- Born: 19 June 1944 Perth, Western Australia
- Died: 17 February 2024 (aged 79) Voorhees Township, New Jersey, United States
- Occupation: Violinist
- Instrument: Violin • viola
- Spouse(s): Patricia Walmsley Beverly McCoy ​(m. 1978⁠–⁠2024)​

= Geoffrey Michaels =

Australian violinist and violist (1944–2024)

Geoffrey Michaels (19 June 1944 – 17 February 2024) was an Australian violinist and violist. A child prodigy in Australia during the 1950s, he performed and taught primarily in the United States.

== Early life and education==
Born in 1944 in Western Australia, Michaels began taking violin lessons at the age of five, and soon was recognized as a prodigy. At 14, he became the youngest performer ever to win the Australian Broadcasting Commission's concerto competition, and made his first recording, which sold out within weeks of its release.

At the age of 16 he went to the United States to attend the Curtis Institute of Music, where he studied violin with Efrem Zimbalist, and violin and viola with Oscar Shumsky.

==Career==
While still a student he became a member of the Curtis String Quartet.
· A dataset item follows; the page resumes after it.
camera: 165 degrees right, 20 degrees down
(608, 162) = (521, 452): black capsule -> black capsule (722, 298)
He then pursued a solo career, winning the fourth annual Emma Feldman Competition in Philadelphia, and placing among the finalists in the Long-Thibaud-Crespin Competition in Paris, the Queen Elizabeth Competition in Brussels, and the Tchaikovsky Competition in Moscow, where he played Zimbalist's "Coq d'Or Fantasy".

Michaels was a professor at Florida State University and the University of British Columbia, and also maintained teaching affiliations with The New School of Music, Princeton University and Swarthmore College.

== Performances ==
Notable contemporary concerto performances include the US premiere of Alfred Schnittke’s Concerto Grosso (broadcast on Voice of America), and Arvo Pärt's Tabula Rasa for Two Violins and Strings and Fratres, both at Lincoln Center in New York City.
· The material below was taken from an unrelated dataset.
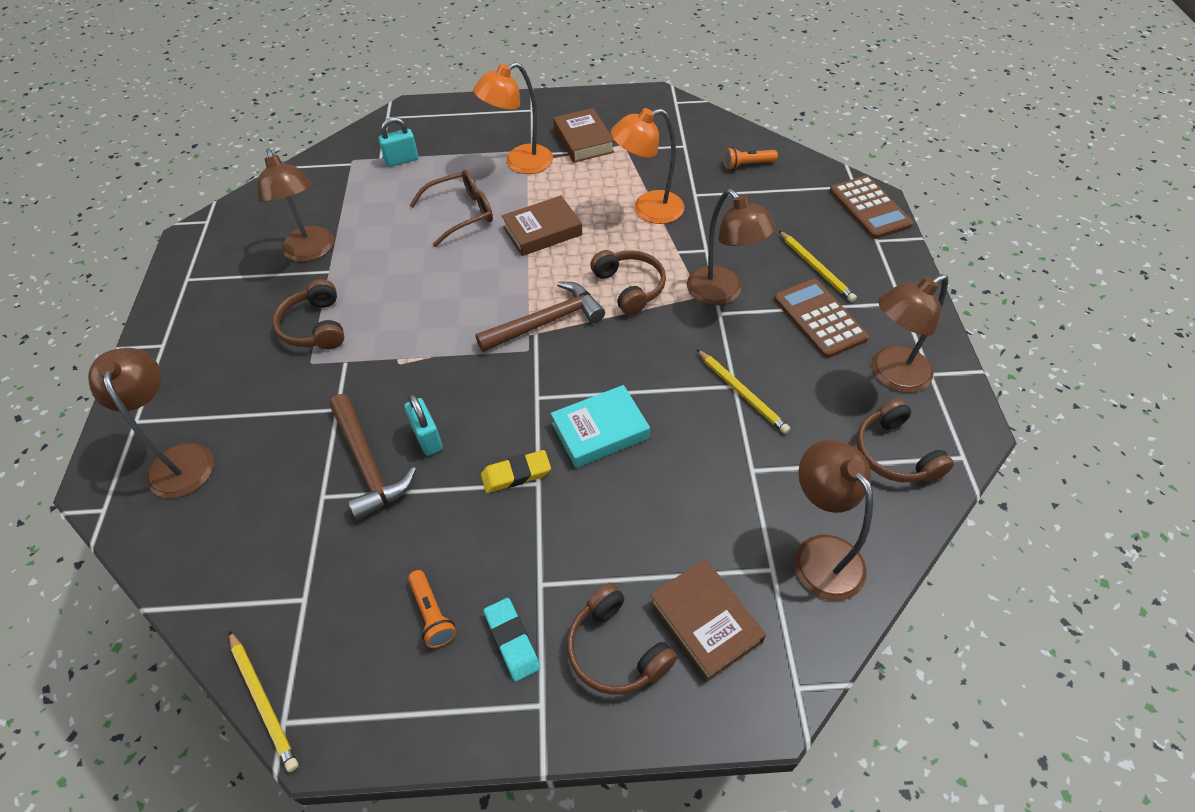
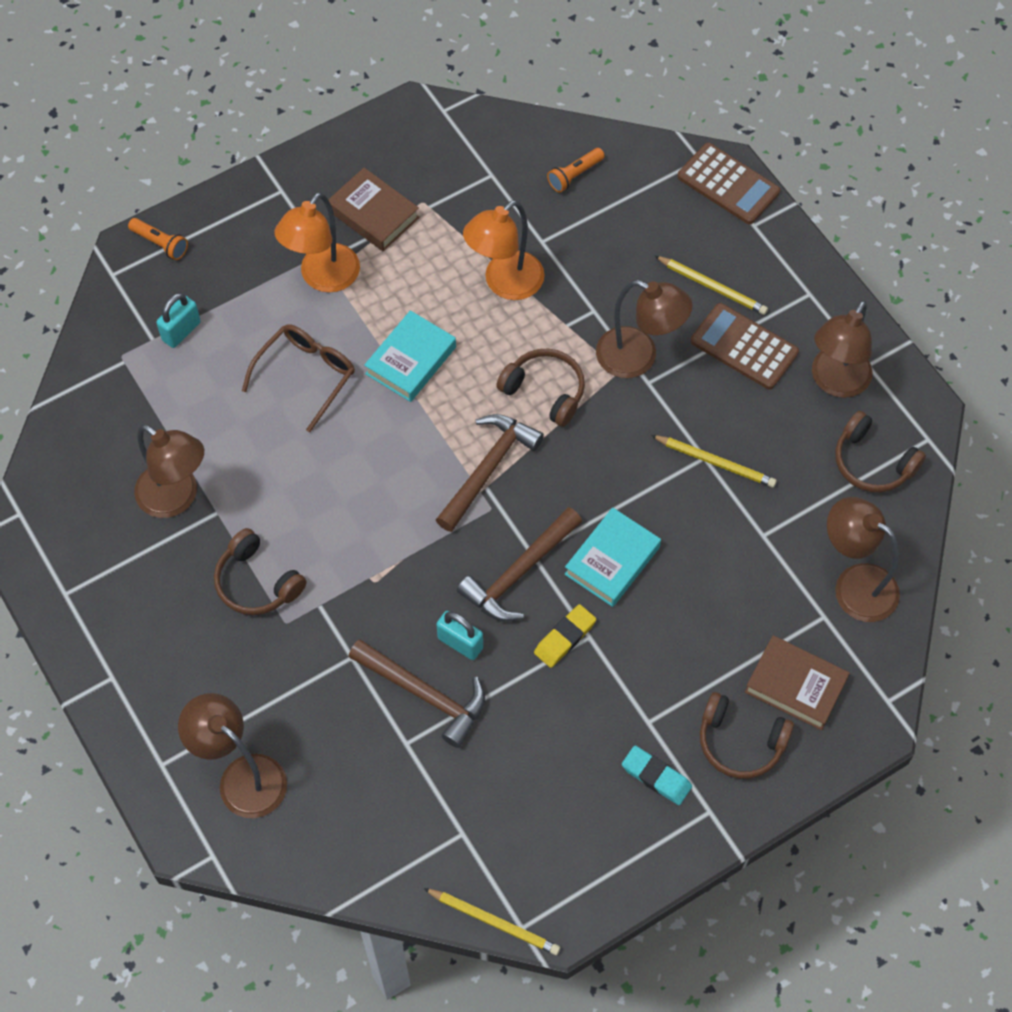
camera: 30 degrees left, 10 degrees up
(432, 614) = (578, 790): orange flashlight -> orange flashlight (160, 243)
(516, 406) = (519, 573): none -> brown hammer
(542, 231) = (410, 360): brown book -> turquoise book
During his many tours of Australia, he collaborated with pianist and composer Roger Smalley. Smalley's "Trio for Violin, Cello, and Piano" (1990–91), commissioned by the Melbourne International Chamber Music Competition, bears the dedication "To Geoffrey Michaels".
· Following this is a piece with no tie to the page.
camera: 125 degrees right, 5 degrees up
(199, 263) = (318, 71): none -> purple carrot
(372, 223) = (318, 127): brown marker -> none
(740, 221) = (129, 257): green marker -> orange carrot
Michaels was a founding member of the Liebesfreud Quartet, and also performed in many other chamber ensembles, including the Janus Piano Trio, Performers' Committee for Twentieth Century Music (New York), Richardson Chamber Players (Princeton), and Vancouver New Music Society.

== Death ==
Geoffrey Michaels died on 17 February 2024, aged 79, at the Samaritan Center in Voorhees Township, New Jersey, from complications of Parkinson's disease.